Sarah Sauve
Sarah Sauve is a Lecturer in Psychology at the University of Lincoln and FORRT Director of Social Justice and DEIA. She led the development of the Citational Justice Toolkit and its associated pre-print. Her research and teaching is focused on doing science in a more just, equitable, transparent and inclusive way. She currently leads a BA/Leverhulme Small Research Grant on Improving diversity in social science curricula, implemented in the UK and Mexico.
Session
Decades of empirical research across disciplines reveal the pervasiveness of citation biases along axes of gender, race, geography, and epistemology.
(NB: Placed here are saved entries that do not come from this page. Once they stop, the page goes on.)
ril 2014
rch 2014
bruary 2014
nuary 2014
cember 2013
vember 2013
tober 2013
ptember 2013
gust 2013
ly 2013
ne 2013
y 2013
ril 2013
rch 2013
Who we cite reflects and reinforces both the boundaries and hierarchies of academic knowledge, shaping not only whose research is legitimized and valued but also whose careers are advanced. Citations, the currency of the academy with power to reinforce or dismantle hierarchies that privilege dominant knowledge systems cannot thus be a neutral, apolitical act. This workshop unpacks the concept of citation politics and its role in sustaining epistemic hierarchies within scholarly communities. We introduce a comprehensive and openly accessible Citational Justice Toolkit, developed by the FORRT community, which curates actionable resources, tools, and practices helping scholars and institutions to audit, diversify, and reflect on their citation practices across the research cycle. Our aim is to support a shift from tokenistic inclusion toward epistemically accountable, socially responsible, and structurally aware scholarship.